##### Task data #####
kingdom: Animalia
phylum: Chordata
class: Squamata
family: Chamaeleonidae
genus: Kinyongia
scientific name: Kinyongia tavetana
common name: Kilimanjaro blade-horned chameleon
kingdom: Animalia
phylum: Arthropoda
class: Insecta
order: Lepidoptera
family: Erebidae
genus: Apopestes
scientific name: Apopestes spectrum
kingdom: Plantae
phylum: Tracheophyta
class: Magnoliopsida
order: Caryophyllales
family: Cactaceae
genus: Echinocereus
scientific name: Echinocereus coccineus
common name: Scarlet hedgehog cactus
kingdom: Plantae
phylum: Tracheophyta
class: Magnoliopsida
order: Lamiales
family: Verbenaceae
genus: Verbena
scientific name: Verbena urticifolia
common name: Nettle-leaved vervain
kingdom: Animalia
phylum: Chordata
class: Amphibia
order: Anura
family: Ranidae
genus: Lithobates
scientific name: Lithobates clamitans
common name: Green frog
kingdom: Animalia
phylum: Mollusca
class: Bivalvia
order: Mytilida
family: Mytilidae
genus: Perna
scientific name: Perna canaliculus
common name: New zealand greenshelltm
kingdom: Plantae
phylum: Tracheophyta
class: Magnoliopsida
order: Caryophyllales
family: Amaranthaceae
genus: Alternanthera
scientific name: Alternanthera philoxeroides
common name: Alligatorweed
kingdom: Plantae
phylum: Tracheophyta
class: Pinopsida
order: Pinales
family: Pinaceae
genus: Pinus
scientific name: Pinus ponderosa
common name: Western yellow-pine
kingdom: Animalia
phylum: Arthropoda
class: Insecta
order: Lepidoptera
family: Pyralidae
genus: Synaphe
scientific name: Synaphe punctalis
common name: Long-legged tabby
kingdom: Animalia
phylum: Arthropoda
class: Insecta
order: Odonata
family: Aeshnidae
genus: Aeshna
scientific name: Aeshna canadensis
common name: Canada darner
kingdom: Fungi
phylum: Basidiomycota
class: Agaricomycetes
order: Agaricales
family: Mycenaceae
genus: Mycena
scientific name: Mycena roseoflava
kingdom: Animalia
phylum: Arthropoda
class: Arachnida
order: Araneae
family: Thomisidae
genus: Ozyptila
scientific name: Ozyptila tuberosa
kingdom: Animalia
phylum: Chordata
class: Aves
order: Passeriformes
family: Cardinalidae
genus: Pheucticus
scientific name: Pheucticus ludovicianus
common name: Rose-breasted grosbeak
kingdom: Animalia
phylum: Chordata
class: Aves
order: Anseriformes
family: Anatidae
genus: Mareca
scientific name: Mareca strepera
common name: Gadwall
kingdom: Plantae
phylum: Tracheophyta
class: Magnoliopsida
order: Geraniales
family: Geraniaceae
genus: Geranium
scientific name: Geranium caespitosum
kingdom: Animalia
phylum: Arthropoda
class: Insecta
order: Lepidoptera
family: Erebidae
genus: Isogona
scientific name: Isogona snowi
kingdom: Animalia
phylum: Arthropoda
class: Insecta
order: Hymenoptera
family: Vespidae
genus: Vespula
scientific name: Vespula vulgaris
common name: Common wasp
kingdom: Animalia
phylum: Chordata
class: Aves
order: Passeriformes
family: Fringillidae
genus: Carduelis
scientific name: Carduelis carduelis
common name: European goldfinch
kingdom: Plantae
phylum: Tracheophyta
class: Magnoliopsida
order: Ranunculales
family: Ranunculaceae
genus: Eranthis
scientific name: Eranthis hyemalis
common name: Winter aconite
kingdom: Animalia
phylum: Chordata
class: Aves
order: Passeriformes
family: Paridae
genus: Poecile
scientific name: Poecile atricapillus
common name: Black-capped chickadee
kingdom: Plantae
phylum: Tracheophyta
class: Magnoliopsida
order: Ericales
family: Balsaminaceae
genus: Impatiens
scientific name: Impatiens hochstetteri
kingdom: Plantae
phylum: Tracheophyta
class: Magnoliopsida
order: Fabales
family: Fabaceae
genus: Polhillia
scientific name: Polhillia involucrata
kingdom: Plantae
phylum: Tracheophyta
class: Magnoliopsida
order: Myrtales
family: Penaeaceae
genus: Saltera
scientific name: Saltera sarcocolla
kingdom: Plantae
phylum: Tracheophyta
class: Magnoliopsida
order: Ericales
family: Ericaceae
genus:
#####
**Exercise objective**.
Reproduce every line of the entries above, character for character, in the same order.

**Output for this exercise**.
kingdom: Animalia
phylum: Chordata
class: Squamata
family: Chamaeleonidae
genus: Kinyongia
scientific name: Kinyongia tavetana
common name: Kilimanjaro blade-horned chameleon
kingdom: Animalia
phylum: Arthropoda
class: Insecta
order: Lepidoptera
family: Erebidae
genus: Apopestes
scientific name: Apopestes spectrum
kingdom: Plantae
phylum: Tracheophyta
class: Magnoliopsida
order: Caryophyllales
family: Cactaceae
genus: Echinocereus
scientific name: Echinocereus coccineus
common name: Scarlet hedgehog cactus
kingdom: Plantae
phylum: Tracheophyta
class: Magnoliopsida
order: Lamiales
family: Verbenaceae
genus: Verbena
scientific name: Verbena urticifolia
common name: Nettle-leaved vervain
kingdom: Animalia
phylum: Chordata
class: Amphibia
order: Anura
family: Ranidae
genus: Lithobates
scientific name: Lithobates clamitans
common name: Green frog
kingdom: Animalia
phylum: Mollusca
class: Bivalvia
order: Mytilida
family: Mytilidae
genus: Perna
scientific name: Perna canaliculus
common name: New zealand greenshelltm
kingdom: Plantae
phylum: Tracheophyta
class: Magnoliopsida
order: Caryophyllales
family: Amaranthaceae
genus: Alternanthera
scientific name: Alternanthera philoxeroides
common name: Alligatorweed
kingdom: Plantae
phylum: Tracheophyta
class: Pinopsida
order: Pinales
family: Pinaceae
genus: Pinus
scientific name: Pinus ponderosa
common name: Western yellow-pine
kingdom: Animalia
phylum: Arthropoda
class: Insecta
order: Lepidoptera
family: Pyralidae
genus: Synaphe
scientific name: Synaphe punctalis
common name: Long-legged tabby
kingdom: Animalia
phylum: Arthropoda
class: Insecta
order: Odonata
family: Aeshnidae
genus: Aeshna
scientific name: Aeshna canadensis
common name: Canada darner
kingdom: Fungi
phylum: Basidiomycota
class: Agaricomycetes
order: Agaricales
family: Mycenaceae
genus: Mycena
scientific name: Mycena roseoflava
kingdom: Animalia
phylum: Arthropoda
class: Arachnida
order: Araneae
family: Thomisidae
genus: Ozyptila
scientific name: Ozyptila tuberosa
kingdom: Animalia
phylum: Chordata
class: Aves
order: Passeriformes
family: Cardinalidae
genus: Pheucticus
scientific name: Pheucticus ludovicianus
common name: Rose-breasted grosbeak
kingdom: Animalia
phylum: Chordata
class: Aves
order: Anseriformes
family: Anatidae
genus: Mareca
scientific name: Mareca strepera
common name: Gadwall
kingdom: Plantae
phylum: Tracheophyta
class: Magnoliopsida
order: Geraniales
family: Geraniaceae
genus: Geranium
scientific name: Geranium caespitosum
kingdom: Animalia
phylum: Arthropoda
class: Insecta
order: Lepidoptera
family: Erebidae
genus: Isogona
scientific name: Isogona snowi
kingdom: Animalia
phylum: Arthropoda
class: Insecta
order: Hymenoptera
family: Vespidae
genus: Vespula
scientific name: Vespula vulgaris
common name: Common wasp
kingdom: Animalia
phylum: Chordata
class: Aves
order: Passeriformes
family: Fringillidae
genus: Carduelis
scientific name: Carduelis carduelis
common name: European goldfinch
kingdom: Plantae
phylum: Tracheophyta
class: Magnoliopsida
order: Ranunculales
family: Ranunculaceae
genus: Eranthis
scientific name: Eranthis hyemalis
common name: Winter aconite
kingdom: Animalia
phylum: Chordata
class: Aves
order: Passeriformes
family: Paridae
genus: Poecile
scientific name: Poecile atricapillus
common name: Black-capped chickadee
kingdom: Plantae
phylum: Tracheophyta
class: Magnoliopsida
order: Ericales
family: Balsaminaceae
genus: Impatiens
scientific name: Impatiens hochstetteri
kingdom: Plantae
phylum: Tracheophyta
class: Magnoliopsida
order: Fabales
family: Fabaceae
genus: Polhillia
scientific name: Polhillia involucrata
kingdom: Plantae
phylum: Tracheophyta
class: Magnoliopsida
order: Myrtales
family: Penaeaceae
genus: Saltera
scientific name: Saltera sarcocolla
kingdom: Plantae
phylum: Tracheophyta
class: Magnoliopsida
order: Ericales
family: Ericaceae
genus:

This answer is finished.